= Exercise brief =
In the records that follow, skip the pictures and print everything else exactly.

= Given records =
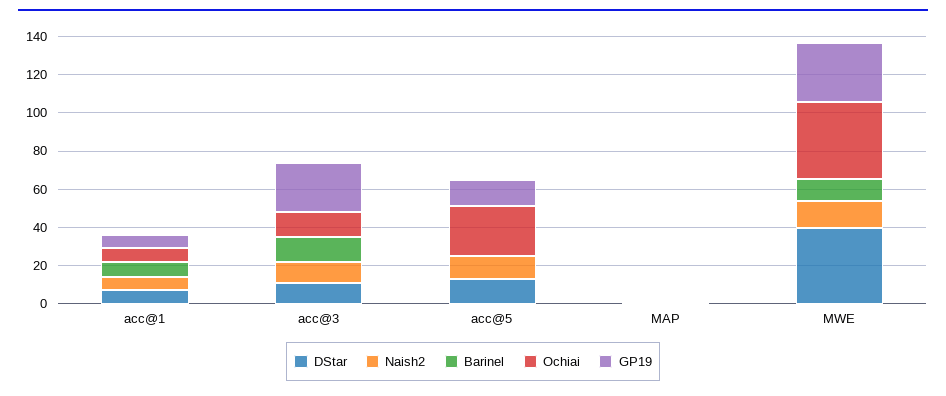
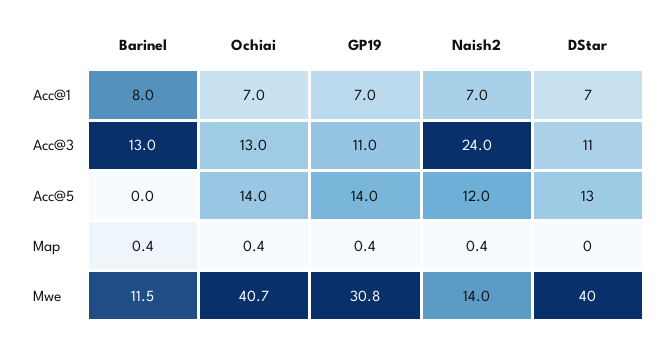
  {
    "DStar": {
      "acc@1": 7,
      "acc@3": 11,
      "acc@5": 13,
      "MAP": 0,
      "MWE": 40
    },
    "Naish2": {
      "acc@1": 7,
-     "acc@3": 10,
+     "acc@3": 24,
      "acc@5": 12,
      "MAP": 0.4,
      "MWE": 14
    },
    "Barinel": {
      "acc@1": 8,
      "acc@3": 13,
      "acc@5": 0,
      "MAP": 0.4,
      "MWE": 11.5
    },
    "Ochiai": {
      "acc@1": 7,
      "acc@3": 13,
-     "acc@5": 25,
+     "acc@5": 14,
      "MAP": 0.4,
      "MWE": 40.7
    },
    "GP19": {
      "acc@1": 7,
-     "acc@3": 25,
+     "acc@3": 11,
      "acc@5": 14,
      "MAP": 0.4,
      "MWE": 30.8
    }
  }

= Your response =
  {
    "DStar": {
      "acc@1": 7,
      "acc@3": 11,
      "acc@5": 13,
      "MAP": 0,
      "MWE": 40
    },
    "Naish2": {
      "acc@1": 7,
-     "acc@3": 10,
+     "acc@3": 24,
      "acc@5": 12,
      "MAP": 0.4,
      "MWE": 14
    },
    "Barinel": {
      "acc@1": 8,
      "acc@3": 13,
      "acc@5": 0,
      "MAP": 0.4,
      "MWE": 11.5
    },
    "Ochiai": {
      "acc@1": 7,
      "acc@3": 13,
-     "acc@5": 25,
+     "acc@5": 14,
      "MAP": 0.4,
      "MWE": 40.7
    },
    "GP19": {
      "acc@1": 7,
-     "acc@3": 25,
+     "acc@3": 11,
      "acc@5": 14,
      "MAP": 0.4,
      "MWE": 30.8
    }
  }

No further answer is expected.